Thursday, December 07, 2006

NIGHT LIFE.

The time-space of the counterworld

The human world gets smaller at night. Or the night limits the relationships out of which a society can get constituted. New York becomes more understandable – a small town that exists in the middle of a sleeping city. The trains run on a schedule. Since it is too cold to ride my bike (I deign), every working night I get on the A train at 11:29. I ride in the south end of the second car next to the black man with over-sized glasses – leftovers from the 80s – who listens to music on non-I-pod in the ear speakers while he assumes a dozing position. Things are copasetic, normally, until we get to 125th street at which point the Hispanic, heavymetal listening 86th street doorman who recently moved to the Bronx from New Jersey climbs into the south end of the second car too (the south end of the second car opens up to the stairs at the 86th street stop hence our choices of postionality). We exchange greetings and make small talks, or fall asleep, in which case we sometimes miss our stop until one of us wakes up. He told me his name one time, but that was a long time ago. Mostly we talk about how unenthused we are to be going to work. He usually says he’s not "feeling it" tonight. I usually nod along, not because I’m feeling the same but because it seems like the empathetic thing to do.
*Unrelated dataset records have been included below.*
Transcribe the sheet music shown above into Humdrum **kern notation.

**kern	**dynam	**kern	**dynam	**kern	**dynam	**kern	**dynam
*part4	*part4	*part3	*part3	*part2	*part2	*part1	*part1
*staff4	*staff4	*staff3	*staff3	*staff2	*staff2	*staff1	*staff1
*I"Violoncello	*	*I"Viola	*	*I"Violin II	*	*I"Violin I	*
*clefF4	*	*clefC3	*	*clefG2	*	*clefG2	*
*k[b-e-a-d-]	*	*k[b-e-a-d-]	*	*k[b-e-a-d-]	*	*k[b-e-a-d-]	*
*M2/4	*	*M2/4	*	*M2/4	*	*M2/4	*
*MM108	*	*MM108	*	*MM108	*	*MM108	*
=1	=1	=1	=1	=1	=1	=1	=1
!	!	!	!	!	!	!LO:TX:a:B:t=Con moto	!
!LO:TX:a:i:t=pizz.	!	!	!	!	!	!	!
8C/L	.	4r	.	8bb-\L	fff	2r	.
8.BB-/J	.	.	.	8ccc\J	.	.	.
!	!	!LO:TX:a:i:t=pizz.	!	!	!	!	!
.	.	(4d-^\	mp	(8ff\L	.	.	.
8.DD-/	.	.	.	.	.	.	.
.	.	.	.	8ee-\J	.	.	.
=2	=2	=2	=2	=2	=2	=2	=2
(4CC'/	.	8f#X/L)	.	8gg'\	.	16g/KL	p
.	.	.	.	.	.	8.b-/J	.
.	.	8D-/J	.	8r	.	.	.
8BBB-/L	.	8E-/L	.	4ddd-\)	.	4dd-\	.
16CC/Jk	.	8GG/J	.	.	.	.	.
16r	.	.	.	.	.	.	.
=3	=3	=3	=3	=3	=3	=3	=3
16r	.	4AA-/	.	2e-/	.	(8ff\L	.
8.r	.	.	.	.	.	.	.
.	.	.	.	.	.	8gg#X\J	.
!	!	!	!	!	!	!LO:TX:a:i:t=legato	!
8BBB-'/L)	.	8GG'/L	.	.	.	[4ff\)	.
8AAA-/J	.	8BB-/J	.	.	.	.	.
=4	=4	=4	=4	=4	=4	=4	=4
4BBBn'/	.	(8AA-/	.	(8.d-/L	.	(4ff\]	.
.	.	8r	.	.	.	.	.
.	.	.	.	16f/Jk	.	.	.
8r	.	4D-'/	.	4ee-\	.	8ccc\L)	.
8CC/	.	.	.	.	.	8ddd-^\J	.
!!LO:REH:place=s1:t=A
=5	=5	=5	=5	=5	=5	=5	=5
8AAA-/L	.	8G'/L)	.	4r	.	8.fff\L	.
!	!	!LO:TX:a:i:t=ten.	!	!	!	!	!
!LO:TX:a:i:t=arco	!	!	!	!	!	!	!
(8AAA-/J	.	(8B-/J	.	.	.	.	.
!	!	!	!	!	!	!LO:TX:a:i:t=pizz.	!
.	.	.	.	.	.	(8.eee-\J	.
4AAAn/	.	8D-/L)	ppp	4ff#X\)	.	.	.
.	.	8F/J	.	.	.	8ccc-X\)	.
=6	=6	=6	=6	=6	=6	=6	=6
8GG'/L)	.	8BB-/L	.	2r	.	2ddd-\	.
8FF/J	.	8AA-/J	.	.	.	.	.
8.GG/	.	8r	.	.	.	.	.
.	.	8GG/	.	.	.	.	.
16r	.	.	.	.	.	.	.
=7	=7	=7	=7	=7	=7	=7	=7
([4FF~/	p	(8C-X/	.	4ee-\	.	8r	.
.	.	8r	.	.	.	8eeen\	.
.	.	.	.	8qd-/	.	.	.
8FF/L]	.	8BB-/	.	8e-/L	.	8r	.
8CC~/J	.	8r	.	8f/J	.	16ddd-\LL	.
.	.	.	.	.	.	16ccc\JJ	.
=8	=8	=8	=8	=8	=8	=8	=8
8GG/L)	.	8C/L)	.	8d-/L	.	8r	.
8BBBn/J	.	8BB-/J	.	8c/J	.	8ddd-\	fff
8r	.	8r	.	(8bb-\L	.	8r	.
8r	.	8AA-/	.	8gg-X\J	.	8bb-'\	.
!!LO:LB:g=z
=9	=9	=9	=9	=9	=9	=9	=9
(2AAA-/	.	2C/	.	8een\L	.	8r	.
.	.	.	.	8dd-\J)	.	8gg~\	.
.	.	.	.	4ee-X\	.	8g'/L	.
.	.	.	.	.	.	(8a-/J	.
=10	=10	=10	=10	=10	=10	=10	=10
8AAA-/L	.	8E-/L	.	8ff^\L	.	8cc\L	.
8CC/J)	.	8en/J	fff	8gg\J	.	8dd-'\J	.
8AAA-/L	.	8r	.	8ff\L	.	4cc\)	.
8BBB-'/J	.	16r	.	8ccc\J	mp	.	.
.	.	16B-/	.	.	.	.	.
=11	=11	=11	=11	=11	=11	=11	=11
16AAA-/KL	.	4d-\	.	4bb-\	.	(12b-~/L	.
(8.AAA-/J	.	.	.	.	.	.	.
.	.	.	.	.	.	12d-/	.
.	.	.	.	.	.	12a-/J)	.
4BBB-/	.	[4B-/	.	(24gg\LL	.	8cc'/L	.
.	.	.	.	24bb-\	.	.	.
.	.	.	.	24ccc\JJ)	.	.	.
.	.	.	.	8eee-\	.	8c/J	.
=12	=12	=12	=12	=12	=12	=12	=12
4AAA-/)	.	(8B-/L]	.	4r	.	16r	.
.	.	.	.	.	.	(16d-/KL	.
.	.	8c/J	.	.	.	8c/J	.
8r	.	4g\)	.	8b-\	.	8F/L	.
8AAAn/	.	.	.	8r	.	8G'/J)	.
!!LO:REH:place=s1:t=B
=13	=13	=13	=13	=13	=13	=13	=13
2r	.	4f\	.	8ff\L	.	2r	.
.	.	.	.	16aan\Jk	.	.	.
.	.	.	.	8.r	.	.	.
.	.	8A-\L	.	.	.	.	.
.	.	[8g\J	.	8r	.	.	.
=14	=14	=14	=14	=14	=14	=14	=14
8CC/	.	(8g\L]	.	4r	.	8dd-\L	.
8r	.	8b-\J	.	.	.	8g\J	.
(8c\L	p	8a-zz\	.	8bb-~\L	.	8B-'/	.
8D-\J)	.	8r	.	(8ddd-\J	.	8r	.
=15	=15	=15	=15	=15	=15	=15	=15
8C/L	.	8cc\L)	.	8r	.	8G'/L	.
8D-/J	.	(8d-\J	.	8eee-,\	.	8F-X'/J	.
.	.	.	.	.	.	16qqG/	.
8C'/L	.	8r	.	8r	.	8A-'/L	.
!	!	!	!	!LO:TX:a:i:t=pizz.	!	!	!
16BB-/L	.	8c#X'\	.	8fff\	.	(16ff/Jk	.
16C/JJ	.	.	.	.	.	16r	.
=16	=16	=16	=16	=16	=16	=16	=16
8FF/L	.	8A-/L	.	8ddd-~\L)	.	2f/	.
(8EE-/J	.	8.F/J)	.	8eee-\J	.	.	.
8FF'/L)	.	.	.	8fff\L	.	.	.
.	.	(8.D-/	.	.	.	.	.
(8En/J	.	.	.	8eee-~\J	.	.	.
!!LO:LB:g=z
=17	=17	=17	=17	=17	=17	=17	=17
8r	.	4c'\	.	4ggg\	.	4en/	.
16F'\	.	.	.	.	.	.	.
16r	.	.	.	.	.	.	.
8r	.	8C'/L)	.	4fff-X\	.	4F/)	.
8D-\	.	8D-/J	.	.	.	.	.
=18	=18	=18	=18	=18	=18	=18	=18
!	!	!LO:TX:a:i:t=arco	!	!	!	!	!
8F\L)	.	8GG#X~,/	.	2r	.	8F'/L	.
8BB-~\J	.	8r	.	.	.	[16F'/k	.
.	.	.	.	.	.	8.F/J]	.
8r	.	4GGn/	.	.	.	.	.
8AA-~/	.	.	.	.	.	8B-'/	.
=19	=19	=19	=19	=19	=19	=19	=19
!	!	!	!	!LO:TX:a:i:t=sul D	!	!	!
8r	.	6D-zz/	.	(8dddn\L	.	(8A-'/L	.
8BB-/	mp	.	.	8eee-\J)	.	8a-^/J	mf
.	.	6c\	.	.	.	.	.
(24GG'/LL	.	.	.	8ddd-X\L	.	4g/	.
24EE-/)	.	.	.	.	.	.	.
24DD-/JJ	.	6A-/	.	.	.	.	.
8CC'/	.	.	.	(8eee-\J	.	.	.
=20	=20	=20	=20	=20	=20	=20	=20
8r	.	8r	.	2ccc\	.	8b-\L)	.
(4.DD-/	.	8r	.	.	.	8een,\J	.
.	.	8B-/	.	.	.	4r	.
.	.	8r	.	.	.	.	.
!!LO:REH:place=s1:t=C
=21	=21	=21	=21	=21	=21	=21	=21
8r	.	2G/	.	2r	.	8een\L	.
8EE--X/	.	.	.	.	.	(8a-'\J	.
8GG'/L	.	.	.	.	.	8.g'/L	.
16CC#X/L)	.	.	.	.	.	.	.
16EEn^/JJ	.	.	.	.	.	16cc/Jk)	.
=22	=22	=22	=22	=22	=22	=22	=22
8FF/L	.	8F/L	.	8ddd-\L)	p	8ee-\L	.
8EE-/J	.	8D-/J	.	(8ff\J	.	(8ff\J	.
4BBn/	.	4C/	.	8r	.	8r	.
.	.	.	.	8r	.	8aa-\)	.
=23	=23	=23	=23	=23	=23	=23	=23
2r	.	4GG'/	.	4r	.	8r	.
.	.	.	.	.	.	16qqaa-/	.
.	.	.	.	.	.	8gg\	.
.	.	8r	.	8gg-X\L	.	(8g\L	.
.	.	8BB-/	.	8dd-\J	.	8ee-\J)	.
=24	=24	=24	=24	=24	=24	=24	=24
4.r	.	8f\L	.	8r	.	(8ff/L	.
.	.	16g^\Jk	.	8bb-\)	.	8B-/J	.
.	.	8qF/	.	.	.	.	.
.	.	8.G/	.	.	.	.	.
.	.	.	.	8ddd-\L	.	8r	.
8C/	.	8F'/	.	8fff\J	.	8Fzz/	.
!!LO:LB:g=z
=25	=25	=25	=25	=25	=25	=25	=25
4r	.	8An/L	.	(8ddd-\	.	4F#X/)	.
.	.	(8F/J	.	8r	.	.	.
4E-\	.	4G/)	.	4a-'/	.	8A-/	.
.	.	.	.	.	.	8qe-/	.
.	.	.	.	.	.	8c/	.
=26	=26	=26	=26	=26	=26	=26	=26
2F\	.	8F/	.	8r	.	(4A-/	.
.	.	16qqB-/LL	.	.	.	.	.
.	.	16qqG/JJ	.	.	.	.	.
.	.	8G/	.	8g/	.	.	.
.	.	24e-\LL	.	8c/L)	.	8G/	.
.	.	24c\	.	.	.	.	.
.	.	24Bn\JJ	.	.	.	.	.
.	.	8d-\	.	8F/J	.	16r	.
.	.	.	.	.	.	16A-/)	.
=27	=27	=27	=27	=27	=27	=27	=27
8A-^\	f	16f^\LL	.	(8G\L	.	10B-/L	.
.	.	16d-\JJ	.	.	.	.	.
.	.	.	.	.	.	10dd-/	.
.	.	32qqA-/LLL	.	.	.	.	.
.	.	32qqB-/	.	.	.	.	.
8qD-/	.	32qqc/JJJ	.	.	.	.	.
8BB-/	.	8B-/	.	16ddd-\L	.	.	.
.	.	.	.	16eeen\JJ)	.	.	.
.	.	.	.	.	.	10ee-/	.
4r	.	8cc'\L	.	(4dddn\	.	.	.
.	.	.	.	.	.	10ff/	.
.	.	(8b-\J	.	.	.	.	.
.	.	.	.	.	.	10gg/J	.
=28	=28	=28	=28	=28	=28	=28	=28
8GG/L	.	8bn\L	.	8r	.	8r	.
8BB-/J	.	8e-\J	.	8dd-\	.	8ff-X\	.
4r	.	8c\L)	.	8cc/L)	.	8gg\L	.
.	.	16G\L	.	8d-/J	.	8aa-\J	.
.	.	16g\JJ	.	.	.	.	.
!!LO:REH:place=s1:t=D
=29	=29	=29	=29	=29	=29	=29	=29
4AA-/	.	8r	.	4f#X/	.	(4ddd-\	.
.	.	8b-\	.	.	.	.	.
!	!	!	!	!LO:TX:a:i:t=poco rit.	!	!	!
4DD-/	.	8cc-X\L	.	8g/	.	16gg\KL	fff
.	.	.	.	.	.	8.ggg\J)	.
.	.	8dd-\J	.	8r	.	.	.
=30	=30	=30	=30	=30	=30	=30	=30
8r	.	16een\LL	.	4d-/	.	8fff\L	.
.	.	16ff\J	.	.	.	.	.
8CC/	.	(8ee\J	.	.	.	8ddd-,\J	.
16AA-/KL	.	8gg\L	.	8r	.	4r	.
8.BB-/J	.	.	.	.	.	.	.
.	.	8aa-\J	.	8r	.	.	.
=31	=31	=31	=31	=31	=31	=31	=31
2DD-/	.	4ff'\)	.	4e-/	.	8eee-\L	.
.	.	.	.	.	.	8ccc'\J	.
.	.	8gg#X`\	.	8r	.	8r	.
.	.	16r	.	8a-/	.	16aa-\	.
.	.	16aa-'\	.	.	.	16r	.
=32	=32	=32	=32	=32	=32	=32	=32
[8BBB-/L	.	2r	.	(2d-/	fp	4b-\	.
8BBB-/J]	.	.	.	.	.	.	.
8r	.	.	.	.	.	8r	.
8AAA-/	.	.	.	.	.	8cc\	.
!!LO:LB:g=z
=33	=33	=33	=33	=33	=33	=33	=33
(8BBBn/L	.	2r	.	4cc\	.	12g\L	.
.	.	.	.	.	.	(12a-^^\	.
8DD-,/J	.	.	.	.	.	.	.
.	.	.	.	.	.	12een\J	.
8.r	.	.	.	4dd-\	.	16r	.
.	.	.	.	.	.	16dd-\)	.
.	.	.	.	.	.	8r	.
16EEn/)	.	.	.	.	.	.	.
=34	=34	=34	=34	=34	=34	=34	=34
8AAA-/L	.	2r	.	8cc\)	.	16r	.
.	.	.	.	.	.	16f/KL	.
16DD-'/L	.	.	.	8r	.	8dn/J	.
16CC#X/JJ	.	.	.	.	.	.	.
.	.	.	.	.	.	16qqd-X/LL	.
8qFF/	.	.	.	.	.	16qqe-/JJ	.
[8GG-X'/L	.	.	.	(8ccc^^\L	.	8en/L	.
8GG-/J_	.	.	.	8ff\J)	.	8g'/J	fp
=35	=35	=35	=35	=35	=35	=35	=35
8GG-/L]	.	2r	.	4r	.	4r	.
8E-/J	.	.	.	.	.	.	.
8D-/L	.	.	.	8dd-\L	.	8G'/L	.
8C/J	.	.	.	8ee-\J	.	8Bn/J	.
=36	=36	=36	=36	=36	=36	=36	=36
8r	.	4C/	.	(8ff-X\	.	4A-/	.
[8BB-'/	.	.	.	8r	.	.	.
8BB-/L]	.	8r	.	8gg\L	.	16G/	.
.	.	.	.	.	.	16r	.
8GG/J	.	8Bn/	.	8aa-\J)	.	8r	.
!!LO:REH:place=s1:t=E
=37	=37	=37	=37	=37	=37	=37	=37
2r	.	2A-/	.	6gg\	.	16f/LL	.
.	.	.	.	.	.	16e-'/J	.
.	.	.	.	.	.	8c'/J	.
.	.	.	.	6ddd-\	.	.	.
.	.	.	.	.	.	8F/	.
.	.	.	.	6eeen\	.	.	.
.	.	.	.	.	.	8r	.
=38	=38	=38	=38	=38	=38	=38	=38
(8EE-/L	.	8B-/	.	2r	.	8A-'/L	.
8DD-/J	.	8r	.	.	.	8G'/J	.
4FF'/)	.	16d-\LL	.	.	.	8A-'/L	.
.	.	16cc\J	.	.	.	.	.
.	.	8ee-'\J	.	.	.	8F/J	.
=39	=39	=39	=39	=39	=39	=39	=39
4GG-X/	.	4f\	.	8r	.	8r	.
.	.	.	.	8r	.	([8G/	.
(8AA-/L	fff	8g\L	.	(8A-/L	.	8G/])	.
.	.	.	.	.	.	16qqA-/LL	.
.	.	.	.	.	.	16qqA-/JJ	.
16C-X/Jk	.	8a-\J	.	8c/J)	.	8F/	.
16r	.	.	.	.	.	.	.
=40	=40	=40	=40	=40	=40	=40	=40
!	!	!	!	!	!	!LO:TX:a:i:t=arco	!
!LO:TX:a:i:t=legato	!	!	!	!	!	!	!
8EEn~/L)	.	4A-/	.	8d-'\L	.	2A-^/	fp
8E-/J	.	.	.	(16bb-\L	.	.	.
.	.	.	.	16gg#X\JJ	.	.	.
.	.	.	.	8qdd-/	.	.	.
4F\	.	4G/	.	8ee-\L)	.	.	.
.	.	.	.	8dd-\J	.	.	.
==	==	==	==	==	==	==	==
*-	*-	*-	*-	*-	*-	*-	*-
We get off at our stop and go upstairs to say hi to Nogi, the Egyptian who sells coffee all night at the corner of 86th Street and Central Park West. The doorman goes to his door, and I talk to Nogi while I wait for my bus. Nogi notices if I don’t show up for a few days (which is often as 75 cents per day for coffee adds up after a while). I told him about my Thanksgiving and he told me about his. He works seven nights a week, in his coffee stand, because the Moroccan who had just started working for him two nights a week, quit after one of their customers got robbed at knife point. Nogi smiles anyway and says the weather is changing and tells me to “have a good night my friend.”

I’m smiling when I get on the M86, giving an unacknowledged nod to the bus driver, who always drives the 11:58 bus. When the bus stops for the light at 5th Avenue, he opens the door for me without asking. I tell him thank you and wish him a good night.

After I change into my Dickies, I swipe a New York Times and sit down to read about the world that (for now) I don’t miss at all. Maybe this is what it means to be in the world but not of it! By organizing my time and space in opposition to the regular, I’m able to be part of a little community where people have names and aspirations in the center of the world.